In 1960, Mr. Yeager began teaching at Catonsville Junior High School. He later became a guidance counselor, a position he held at the school for more than three decades until retiring in the 1990s.
"It was Ken who left behind so many lasting memories to people," said Kyle Lowe, who was at Catonsville Junior High School in the mid-1980s.
"He had a knack for listening and giving advice, and he was as close to me and was like a second father," said Mr. Lowe, who is now a Prince George's County park ranger. "His legacy is that he was always there for so many people."
"He was our counselor and very caring. He went beyond the bounds to make connections, and if he had to break a rule to do that, he did," said Chandler Louden, who was at the junior high in the 1970s and is now a plumbing contractor. "He was genuine and always your friend."
In addition to his work at the junior high school, he was a counselor and eventually principal of the Catonsville Evening High School and Catonsville Adult Center.
"The evening high school became a place where expelled students could earn the right to re-enter day school to get their diplomas," said his daughter, Cynthia Scourtis of Glenwood.
"Though he was offered other opportunities in the county school system, he remained committed to the students and declined offers in order to stay connected with the youth," said Ms. Scourtis. "With his calm and caring nature, he made a difference in each student's life and direction by listening, giving advice and engaging in activities with them."
"He was our site coordinator for the continuing education program for all of the Baltimore County public high schools and did all of our data tracking," said Louise Slezak, who is the Community College of Baltimore County's dean of community and continuing education.
"These were noncredit night courses like wellness, physical fitness or photography," said Ms. Slezak. "He was such a delightful person, who took a real interest in people. Ken believed he could serve the community through education. He had such a passion for life and was always ready to go."
Ms. Scourtis said her father also organized an annual Thanksgiving food drive for the Catonsville middle-school students, which "left them with life lessons and fond memories of delivering station wagon-loads of baskets to the needy."
Father Lindh-Payne recalled delivering food baskets as a middle-schooler at Catonsville.
"It was an experience he made possible for us. I remember going to the door and hearing the patter of little feet, and when the door opened, I realized it was the brother of a friend of mine," said Father Lindh-Payne.
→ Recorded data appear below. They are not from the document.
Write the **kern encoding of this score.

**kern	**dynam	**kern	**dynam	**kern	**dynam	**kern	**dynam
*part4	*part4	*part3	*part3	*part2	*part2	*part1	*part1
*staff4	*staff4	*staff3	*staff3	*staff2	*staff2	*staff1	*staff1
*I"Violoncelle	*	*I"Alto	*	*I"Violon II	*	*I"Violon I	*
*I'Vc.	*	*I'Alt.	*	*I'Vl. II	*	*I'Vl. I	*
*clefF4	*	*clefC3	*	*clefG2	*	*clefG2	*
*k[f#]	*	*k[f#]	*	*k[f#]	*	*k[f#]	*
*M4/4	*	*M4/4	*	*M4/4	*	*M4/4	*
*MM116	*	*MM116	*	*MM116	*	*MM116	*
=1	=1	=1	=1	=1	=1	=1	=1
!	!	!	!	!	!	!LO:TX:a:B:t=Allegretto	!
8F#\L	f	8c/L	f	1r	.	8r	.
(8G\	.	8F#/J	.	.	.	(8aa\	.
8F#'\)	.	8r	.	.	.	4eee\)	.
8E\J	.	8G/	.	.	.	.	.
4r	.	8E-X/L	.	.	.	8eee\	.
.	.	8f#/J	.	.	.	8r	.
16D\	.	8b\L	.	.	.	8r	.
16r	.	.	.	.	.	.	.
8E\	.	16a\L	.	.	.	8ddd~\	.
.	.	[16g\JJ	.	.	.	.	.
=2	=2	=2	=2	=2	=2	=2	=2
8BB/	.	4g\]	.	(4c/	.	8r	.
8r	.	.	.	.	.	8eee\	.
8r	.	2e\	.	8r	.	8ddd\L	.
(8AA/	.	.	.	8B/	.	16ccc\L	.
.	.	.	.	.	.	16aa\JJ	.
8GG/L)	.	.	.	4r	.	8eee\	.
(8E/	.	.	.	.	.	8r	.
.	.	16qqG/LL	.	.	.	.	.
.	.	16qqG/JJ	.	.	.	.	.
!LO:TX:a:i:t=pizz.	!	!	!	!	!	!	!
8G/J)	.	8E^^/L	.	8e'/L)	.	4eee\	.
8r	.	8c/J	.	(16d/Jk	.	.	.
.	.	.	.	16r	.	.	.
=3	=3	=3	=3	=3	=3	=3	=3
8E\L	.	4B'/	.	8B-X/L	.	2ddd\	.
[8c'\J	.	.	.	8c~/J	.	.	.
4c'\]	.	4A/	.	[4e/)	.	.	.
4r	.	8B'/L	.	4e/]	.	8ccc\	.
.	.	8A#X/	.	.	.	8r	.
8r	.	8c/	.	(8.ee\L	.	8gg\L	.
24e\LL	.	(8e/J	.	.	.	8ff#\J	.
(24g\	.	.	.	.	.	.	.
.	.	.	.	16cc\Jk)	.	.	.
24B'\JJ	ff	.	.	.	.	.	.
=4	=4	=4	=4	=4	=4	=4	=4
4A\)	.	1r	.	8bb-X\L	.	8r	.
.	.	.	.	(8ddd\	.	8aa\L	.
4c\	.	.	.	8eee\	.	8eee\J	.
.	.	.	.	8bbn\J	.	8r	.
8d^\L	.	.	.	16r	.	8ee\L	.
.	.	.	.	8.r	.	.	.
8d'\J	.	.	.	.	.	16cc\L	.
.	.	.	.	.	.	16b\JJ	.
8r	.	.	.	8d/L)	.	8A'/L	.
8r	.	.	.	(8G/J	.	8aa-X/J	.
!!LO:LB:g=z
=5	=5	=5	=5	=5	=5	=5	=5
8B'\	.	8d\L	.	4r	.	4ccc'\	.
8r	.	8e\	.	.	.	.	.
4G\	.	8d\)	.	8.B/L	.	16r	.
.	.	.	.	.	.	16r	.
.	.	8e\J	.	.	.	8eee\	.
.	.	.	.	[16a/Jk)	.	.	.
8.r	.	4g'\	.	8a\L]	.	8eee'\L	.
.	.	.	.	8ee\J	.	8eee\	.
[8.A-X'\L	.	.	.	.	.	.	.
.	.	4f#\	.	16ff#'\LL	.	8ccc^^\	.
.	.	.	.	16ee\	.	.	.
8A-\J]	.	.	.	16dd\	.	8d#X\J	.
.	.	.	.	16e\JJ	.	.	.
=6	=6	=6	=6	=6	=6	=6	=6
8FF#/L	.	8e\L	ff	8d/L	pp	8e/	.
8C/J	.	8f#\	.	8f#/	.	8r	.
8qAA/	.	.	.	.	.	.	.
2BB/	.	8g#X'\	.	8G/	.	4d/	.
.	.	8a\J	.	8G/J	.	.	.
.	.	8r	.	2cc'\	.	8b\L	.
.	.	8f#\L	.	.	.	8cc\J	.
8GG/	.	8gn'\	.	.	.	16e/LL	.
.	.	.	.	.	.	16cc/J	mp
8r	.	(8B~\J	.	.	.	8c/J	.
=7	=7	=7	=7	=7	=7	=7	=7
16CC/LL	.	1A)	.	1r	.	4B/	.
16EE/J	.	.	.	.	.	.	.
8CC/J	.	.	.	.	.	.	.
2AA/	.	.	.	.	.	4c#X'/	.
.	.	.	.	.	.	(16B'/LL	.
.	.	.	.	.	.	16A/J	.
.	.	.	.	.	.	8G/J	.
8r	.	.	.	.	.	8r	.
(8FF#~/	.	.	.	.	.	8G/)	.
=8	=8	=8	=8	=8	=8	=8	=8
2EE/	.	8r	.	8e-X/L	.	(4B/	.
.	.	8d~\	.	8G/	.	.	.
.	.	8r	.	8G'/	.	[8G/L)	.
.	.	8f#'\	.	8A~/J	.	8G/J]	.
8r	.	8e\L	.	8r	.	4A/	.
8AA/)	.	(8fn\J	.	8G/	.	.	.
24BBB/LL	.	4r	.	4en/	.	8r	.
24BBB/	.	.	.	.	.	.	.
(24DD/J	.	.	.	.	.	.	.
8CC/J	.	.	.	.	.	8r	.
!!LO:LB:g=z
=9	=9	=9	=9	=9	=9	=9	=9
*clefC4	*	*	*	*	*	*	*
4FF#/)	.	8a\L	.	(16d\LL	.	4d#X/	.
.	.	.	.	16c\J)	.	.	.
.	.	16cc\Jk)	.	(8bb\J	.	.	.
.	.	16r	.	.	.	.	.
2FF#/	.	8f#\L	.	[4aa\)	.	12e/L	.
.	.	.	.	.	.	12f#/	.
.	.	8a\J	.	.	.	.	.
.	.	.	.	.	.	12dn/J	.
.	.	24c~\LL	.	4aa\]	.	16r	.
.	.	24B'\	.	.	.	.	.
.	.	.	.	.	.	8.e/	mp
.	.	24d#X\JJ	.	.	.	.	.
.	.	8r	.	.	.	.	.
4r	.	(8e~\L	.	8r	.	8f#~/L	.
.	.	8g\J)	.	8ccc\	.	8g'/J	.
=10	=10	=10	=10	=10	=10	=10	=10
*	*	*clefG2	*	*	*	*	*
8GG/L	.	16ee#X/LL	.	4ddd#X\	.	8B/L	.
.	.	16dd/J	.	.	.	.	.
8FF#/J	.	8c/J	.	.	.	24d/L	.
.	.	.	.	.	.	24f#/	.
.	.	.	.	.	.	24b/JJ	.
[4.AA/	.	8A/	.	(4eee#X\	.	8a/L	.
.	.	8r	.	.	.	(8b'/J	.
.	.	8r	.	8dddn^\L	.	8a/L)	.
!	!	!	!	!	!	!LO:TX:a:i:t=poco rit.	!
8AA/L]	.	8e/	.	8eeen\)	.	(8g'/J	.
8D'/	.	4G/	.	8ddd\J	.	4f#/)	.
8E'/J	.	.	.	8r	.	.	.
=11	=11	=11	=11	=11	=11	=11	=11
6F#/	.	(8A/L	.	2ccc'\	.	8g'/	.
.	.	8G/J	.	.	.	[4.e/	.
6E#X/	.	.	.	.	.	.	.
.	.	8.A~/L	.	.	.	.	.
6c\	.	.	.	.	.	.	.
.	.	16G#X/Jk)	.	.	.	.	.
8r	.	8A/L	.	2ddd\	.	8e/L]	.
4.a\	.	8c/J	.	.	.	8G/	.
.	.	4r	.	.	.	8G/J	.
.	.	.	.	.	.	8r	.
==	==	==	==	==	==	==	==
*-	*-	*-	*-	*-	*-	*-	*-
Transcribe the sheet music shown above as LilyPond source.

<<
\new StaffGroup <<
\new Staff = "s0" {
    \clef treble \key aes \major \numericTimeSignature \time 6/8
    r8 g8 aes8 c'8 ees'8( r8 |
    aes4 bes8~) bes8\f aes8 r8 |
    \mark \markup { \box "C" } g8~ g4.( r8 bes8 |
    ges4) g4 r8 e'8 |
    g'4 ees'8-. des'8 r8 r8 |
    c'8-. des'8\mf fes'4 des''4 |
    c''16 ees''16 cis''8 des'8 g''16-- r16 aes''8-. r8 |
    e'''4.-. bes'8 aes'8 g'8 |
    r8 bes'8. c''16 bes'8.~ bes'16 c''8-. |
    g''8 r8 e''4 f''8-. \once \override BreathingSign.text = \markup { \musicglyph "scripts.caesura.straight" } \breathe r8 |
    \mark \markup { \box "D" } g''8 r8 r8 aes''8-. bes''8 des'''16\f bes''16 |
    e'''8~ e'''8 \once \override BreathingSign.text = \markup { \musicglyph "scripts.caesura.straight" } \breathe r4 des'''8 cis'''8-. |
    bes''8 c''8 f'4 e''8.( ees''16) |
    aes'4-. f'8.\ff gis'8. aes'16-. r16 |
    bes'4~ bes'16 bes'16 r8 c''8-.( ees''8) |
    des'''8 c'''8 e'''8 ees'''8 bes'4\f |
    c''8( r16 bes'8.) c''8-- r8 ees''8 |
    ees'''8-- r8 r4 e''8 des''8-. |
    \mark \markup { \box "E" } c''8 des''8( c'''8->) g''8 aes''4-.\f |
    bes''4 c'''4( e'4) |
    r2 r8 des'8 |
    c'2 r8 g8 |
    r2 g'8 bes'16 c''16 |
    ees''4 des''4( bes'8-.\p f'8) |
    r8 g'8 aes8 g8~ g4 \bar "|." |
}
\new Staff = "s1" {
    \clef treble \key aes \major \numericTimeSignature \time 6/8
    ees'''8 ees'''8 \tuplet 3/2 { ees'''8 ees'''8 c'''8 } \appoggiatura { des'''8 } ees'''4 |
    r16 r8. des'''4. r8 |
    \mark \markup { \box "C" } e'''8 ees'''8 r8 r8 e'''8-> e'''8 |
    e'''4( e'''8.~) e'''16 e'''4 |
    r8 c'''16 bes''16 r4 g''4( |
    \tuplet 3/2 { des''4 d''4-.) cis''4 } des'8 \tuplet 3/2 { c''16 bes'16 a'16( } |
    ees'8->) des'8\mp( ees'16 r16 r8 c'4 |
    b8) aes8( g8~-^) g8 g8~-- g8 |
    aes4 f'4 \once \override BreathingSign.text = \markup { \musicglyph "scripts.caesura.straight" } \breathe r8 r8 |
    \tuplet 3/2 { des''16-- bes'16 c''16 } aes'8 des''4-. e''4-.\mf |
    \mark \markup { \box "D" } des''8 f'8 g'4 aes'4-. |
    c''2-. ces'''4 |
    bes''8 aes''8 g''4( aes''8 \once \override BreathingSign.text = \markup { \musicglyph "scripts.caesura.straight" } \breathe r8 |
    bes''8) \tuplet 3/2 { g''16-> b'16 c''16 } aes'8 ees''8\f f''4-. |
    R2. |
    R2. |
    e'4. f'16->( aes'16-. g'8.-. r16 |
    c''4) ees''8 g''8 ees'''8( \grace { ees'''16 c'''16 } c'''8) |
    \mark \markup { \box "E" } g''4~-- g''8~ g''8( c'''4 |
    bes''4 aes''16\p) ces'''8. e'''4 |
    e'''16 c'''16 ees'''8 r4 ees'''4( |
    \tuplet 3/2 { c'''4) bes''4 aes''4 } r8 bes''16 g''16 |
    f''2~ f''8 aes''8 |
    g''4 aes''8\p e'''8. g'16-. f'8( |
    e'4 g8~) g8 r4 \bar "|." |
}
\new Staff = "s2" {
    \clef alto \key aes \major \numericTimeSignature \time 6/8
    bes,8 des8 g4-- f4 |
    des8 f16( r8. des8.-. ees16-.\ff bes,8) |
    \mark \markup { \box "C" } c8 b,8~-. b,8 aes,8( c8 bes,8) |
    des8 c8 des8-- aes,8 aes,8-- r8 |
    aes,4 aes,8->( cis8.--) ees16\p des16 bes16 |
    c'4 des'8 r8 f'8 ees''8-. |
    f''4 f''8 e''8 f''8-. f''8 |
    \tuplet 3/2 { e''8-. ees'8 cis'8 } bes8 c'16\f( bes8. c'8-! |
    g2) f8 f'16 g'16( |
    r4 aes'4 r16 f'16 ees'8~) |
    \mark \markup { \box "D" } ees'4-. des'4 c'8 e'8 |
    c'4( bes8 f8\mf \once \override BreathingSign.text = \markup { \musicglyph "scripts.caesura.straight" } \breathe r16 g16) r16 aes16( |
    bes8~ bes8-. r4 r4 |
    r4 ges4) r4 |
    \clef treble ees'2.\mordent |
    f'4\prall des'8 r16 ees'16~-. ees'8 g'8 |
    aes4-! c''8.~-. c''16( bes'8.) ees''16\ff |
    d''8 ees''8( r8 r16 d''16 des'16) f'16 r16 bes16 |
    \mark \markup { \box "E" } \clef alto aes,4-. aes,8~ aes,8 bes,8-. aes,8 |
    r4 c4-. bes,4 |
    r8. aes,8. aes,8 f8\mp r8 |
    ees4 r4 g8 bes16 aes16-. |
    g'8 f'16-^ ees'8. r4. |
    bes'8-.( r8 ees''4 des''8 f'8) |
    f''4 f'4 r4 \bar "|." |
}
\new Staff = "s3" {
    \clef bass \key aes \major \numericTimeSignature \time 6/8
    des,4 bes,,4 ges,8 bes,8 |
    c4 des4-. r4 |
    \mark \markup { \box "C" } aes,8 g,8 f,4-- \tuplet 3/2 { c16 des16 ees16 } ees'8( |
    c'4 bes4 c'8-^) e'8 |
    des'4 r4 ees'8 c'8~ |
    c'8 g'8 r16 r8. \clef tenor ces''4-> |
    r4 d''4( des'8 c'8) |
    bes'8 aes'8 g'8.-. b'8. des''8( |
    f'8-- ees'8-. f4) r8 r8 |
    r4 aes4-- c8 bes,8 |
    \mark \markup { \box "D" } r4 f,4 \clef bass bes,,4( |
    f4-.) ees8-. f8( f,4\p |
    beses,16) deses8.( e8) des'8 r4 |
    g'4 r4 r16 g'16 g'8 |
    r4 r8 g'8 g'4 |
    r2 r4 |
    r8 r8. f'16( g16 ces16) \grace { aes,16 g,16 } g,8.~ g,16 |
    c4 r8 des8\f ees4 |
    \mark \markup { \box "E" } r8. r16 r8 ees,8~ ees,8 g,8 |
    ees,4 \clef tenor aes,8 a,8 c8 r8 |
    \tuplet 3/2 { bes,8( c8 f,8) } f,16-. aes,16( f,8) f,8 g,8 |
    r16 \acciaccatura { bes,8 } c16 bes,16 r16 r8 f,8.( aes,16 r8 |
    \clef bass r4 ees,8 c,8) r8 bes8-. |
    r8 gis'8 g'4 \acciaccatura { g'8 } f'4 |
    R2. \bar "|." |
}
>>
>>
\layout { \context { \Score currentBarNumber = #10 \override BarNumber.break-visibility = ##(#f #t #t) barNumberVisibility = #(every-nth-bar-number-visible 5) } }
"I did not realize that my neighbors had that kind of need. It was an experience that changed the trajectory of my life," he said. "That's when I realized that things were not right in the world, and it was Ken who helped make that experience happen."
Mr. Yeager was presented an Outstanding Educator Award in 1987 from the Teachers Association of Baltimore County.
Mr. Yeager was a communicant of Holy Apostles Episcopal Church in Arbutus for 70 years, where he was director of Christian education and director of acolytes and served as a lay reader and chalicist. He also served on the vestry and was a member of several search committees that brought new rectors to the church.
It was also at Holy Apostle that he met his future wife, who was director of music until her retirement in 2005, after which they became parishioners of St. Bartholomew Episcopal Church in Ten Hills.
"Ken has lived his Christian faith in every area of his life, sharing God's love and care with family, friends, church and work committees," said the Rev. Thelma Smullen, a longtime friend who served as pastor of both parishes. "He is an extraordinary example of one who takes his baptismal covenant seriously, living it out day by day."
Mr. Yeager enjoyed boating and water skiing and was an accomplished woodworker. He also was a gardener and an avid HO-gauge model railroader who built an extensive layout, family members said.
A memorial service will be held at 11 a.m. Saturday at his church, 4711 Edmondson Ave.
In addition to his wife of 55 years and daughter, Mr. Yeager is survived by a son, Donald Yeager of Ellicott City; a sister, Shirley Walker of Easton; and three grandchildren.